Here’s what you’re doing in this code:

  1. You declare a struct that conforms to the Migration protocol.
  2. In prepare(on:), you create a SchemaBuilder from the database with the schema declared by the Token.
  3. You add the fields based on their key, type and constraints. Notice how the user_id field has a reference to the id field in the users table.
  4. You call create() to execute the operation of adding the table to the database. Notice the lack of the return key in this method, which is new from Swift 5.1 in single expression function bodies. create() returns a future of type Void, which is exactly what prepare(on:) expects.
  5. The second required method, revert(on:), should do what its name says: Apply the opposite changes from those you made in the previous method. You create the same SchemaBuilder, but now call delete() and return this operation.
Note: You declare another property in the Migration protocol: name, of type String.
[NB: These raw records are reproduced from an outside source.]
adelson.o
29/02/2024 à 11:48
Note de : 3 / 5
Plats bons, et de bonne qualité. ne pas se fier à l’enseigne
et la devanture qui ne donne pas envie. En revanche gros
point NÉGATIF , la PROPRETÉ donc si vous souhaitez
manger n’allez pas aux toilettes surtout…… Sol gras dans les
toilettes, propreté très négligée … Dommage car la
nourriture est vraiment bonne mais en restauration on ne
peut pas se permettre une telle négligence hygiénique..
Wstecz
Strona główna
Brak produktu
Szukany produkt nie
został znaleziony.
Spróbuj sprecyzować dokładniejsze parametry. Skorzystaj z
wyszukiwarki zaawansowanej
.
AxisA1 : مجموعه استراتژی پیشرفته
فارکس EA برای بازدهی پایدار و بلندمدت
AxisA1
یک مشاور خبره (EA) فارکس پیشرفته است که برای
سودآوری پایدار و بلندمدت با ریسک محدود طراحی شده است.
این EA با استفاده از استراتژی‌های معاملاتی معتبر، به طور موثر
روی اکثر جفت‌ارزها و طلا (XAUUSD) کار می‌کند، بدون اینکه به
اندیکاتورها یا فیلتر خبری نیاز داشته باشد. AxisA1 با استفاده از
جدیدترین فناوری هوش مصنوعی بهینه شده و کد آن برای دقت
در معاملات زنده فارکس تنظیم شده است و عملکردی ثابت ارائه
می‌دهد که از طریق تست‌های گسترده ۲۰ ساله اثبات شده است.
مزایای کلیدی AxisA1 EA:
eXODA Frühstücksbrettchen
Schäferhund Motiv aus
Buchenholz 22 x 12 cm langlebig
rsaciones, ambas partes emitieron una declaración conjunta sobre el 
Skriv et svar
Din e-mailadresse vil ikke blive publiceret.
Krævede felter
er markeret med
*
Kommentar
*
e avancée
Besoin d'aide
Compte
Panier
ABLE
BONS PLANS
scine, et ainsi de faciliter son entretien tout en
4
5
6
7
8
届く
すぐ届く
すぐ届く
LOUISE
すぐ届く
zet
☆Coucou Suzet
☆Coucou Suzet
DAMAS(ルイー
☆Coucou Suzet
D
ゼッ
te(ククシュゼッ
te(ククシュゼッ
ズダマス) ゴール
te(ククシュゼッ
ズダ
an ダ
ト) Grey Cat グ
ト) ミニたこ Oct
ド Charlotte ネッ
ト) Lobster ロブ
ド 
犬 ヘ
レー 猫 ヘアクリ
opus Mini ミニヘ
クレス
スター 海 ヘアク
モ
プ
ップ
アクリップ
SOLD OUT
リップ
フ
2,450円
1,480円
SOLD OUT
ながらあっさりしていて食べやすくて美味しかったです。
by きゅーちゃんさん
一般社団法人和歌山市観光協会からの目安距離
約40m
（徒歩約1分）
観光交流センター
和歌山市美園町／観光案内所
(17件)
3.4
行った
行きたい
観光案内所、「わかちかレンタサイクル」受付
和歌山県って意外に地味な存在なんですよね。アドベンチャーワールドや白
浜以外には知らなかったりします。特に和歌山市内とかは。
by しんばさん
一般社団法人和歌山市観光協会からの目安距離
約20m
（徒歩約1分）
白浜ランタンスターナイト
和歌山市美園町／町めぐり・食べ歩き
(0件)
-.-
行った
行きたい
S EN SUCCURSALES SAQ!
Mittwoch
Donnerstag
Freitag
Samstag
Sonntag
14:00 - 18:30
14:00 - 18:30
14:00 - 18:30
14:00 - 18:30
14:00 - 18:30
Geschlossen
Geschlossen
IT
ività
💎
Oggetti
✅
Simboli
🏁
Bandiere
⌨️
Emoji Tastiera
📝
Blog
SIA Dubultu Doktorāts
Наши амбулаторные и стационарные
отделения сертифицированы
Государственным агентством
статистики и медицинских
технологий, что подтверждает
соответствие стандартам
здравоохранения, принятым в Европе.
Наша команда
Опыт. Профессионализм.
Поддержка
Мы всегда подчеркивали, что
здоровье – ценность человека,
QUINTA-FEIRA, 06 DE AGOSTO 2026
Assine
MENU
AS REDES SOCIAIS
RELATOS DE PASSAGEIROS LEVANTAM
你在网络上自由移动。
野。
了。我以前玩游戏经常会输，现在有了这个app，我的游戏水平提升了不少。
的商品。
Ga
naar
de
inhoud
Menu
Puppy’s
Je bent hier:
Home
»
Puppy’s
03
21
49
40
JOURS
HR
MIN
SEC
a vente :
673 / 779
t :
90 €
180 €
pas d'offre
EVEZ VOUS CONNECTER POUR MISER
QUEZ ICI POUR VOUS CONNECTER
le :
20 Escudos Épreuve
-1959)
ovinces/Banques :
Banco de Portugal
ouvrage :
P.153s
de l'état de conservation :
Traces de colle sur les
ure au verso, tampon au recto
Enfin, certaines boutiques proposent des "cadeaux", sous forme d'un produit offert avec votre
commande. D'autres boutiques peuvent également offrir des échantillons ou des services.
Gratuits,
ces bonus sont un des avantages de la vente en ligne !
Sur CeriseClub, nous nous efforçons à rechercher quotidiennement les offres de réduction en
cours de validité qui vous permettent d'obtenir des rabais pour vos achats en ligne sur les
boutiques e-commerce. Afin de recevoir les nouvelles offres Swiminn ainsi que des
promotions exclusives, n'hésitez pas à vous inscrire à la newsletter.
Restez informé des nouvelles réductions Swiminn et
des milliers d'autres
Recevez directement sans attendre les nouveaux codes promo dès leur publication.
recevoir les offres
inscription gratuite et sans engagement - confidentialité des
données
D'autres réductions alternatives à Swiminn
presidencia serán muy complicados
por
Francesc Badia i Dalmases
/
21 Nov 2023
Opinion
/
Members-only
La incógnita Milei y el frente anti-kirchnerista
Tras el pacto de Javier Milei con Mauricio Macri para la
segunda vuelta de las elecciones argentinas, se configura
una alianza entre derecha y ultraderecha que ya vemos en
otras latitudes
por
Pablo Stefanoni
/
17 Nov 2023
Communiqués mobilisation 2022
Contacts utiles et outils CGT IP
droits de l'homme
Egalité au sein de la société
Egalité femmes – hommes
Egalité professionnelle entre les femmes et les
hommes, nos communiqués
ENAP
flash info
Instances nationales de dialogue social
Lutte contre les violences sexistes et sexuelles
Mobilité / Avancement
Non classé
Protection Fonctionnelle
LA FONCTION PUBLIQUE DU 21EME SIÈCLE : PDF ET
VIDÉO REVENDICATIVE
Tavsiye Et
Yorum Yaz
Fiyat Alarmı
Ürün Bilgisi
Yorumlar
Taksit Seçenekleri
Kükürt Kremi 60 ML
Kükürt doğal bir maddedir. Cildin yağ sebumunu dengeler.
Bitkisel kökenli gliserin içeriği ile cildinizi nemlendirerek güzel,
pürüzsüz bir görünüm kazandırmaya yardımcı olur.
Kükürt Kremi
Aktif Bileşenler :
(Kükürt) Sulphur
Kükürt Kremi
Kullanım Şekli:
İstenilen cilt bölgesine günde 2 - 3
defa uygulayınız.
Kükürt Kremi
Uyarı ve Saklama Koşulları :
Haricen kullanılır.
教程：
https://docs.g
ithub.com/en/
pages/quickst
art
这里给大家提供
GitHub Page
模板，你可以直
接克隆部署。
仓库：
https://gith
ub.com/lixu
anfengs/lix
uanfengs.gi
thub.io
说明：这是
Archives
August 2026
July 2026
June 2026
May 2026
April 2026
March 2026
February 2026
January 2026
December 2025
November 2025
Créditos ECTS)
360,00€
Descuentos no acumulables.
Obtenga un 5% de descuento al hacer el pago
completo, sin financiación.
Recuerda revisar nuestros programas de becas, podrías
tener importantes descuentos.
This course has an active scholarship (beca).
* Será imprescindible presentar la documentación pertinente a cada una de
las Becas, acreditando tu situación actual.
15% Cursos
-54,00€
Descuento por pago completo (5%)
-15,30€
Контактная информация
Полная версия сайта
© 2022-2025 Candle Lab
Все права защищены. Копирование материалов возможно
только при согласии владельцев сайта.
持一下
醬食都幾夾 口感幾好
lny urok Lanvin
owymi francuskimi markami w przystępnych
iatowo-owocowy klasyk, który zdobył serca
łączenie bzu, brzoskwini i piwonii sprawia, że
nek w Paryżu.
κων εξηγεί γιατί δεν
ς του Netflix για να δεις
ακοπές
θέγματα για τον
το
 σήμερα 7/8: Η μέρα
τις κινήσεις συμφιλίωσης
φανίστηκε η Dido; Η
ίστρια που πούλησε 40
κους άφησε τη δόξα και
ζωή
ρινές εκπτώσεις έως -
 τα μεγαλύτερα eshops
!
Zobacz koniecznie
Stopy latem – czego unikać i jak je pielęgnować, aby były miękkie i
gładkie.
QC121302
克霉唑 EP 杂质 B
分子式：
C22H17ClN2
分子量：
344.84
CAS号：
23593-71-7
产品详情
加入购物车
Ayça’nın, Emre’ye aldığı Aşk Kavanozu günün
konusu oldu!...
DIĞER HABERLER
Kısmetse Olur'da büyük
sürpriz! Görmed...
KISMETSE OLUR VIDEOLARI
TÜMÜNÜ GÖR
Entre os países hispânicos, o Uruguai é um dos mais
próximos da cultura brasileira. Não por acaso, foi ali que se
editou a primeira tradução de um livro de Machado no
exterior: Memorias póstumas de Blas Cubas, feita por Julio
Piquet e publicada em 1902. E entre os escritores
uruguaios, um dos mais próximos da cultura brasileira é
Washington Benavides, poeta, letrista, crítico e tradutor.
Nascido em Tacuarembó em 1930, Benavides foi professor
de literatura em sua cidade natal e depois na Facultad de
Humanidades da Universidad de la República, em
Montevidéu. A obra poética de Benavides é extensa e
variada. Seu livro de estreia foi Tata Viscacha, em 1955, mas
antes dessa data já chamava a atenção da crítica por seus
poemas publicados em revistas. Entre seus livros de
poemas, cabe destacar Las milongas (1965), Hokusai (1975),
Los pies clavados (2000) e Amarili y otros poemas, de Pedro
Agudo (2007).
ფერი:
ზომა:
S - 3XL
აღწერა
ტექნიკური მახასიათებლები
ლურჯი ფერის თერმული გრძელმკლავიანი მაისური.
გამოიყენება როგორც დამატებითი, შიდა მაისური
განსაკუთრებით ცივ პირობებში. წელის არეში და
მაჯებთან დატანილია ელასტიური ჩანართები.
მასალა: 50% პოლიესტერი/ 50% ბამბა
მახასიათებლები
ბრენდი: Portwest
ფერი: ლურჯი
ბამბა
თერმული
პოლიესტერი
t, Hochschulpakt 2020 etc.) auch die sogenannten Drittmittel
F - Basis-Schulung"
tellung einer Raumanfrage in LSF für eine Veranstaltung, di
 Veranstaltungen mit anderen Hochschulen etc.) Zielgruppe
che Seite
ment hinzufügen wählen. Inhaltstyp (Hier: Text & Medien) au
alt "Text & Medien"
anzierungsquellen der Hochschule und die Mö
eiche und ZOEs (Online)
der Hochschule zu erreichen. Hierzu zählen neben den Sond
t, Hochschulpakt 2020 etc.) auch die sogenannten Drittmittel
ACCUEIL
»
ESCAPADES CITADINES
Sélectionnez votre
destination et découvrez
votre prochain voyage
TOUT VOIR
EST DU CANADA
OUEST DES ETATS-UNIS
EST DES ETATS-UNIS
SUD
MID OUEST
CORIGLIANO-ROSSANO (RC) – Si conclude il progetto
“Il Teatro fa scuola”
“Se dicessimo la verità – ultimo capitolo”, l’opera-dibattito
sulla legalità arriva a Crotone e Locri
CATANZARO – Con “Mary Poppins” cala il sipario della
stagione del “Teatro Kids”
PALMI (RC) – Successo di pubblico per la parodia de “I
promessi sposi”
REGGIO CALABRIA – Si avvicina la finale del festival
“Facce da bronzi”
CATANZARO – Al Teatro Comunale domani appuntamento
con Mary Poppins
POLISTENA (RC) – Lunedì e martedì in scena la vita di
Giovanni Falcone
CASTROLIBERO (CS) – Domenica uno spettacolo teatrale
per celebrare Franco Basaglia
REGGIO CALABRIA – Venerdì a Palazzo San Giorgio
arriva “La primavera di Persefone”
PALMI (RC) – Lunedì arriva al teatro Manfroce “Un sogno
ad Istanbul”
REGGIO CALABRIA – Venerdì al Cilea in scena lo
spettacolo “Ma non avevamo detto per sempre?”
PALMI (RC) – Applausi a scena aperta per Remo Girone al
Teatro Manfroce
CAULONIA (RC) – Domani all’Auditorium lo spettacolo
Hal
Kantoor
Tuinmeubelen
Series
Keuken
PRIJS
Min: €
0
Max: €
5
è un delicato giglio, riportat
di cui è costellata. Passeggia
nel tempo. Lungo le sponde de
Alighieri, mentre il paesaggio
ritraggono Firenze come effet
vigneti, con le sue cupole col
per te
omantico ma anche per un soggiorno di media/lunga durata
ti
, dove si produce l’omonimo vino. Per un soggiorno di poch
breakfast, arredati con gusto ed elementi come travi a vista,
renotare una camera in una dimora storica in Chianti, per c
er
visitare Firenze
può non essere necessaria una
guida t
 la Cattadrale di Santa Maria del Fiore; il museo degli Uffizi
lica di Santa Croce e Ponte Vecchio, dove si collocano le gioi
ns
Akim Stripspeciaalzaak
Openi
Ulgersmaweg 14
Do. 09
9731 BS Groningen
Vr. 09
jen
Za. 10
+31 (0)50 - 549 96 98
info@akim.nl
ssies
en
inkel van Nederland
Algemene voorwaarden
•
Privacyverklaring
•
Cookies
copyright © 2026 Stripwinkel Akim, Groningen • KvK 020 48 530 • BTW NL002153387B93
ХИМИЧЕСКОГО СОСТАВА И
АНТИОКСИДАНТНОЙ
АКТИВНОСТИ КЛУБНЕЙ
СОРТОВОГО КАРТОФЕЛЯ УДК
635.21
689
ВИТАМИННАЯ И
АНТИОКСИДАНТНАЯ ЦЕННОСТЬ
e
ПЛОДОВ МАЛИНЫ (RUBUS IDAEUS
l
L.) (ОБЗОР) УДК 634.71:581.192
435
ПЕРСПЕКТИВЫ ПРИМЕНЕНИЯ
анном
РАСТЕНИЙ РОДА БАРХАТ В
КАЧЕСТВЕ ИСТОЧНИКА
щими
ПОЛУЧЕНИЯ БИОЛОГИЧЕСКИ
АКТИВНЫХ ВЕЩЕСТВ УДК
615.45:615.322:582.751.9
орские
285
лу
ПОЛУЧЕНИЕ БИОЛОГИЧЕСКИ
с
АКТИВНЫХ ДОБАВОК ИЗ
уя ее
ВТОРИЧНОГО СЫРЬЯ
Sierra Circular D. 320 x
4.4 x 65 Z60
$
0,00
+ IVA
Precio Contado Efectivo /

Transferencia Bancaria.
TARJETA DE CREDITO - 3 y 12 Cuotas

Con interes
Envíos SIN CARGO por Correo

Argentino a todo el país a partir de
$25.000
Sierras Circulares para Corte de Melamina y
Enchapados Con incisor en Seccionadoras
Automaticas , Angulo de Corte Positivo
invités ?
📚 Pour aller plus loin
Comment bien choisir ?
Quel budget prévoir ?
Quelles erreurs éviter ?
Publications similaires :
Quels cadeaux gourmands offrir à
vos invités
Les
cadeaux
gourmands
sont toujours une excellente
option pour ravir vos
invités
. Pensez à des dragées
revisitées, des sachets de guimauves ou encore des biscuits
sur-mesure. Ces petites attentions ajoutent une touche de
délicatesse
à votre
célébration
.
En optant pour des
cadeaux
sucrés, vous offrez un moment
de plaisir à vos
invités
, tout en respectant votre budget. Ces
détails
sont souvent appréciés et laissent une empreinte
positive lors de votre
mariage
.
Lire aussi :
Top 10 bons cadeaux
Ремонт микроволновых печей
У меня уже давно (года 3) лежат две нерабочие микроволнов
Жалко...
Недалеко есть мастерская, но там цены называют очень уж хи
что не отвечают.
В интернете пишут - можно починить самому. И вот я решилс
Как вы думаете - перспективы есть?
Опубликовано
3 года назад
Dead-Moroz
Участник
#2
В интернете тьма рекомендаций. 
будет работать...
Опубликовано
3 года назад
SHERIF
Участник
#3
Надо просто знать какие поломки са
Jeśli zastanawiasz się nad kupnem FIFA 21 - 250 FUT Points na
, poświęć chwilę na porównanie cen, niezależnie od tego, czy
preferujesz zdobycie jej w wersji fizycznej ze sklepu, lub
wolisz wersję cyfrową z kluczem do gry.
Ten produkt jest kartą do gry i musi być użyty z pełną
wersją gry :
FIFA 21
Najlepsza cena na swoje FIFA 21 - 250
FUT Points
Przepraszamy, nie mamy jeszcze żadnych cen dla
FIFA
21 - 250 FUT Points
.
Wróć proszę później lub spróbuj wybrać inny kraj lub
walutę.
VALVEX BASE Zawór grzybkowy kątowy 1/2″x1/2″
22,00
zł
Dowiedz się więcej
The default implementation generates a string from the struct or class name, but having it as a property allows you to set a custom name. The name should be unique for each migration.

Running the Migration

Once you’ve defined the migration, you need to add it.

Open configure.swift and, after you call the last app.migrations.add(...), add the freshly-created migration:

app.migrations.add(CreateTokens())

Now, build and run, then open or refresh the SQLite browser. You’ll now see the tokens table!

The tokens table is now present, with all the fields defined in the migration.

The tokens table is now present, with all the fields defined in the migration.

Allowing Users to Sign up

Now that the server is ready for token-based sessions, you can start writing the methods that handle signup and login requests. The signup request returns a User, which needs to include the session token generated upon signup.

Worry not, you’ll add this now!

Creating a New User

The response to a signup or login request should include both the user information and the generated token. This is exactly why the NewSession struct exists.

Open Controllers/UserController.swift and scroll down to create(req:).

The first thing to do is to change the return type. At the end of the line, replace EventLoopFuture<User.Public> with this:

EventLoopFuture<NewSession>

The first three lines of this method do a validation of the request body, decode the body into UserSignup, then create a new, not saved, user object by calling User.create(from: userSignup).

Jump to the definition of User.create(from:) (Command-click or Control-Command-click create) or just open Models/User.swift and scroll to the bottom. You’ll see this method currently throws an Abort(.notImplemented) error.

Replace this line with the following code:

User(username: userSignup.username,
  passwordHash: try Bcrypt.hash(userSignup.password))

You’re creating a new user object with a username and a password.

As a basic security practice, servers must never store the passwords as plain text, but should hash them instead. This is what the second line does, using Bcrypt.

Note: This tutorial doesn’t enforce lowercase usernames so that you can keep your focus on authentication. You might consider storing and querying usernames in their lowercase variants to make it easy for your users to log in and to not confuse usernames.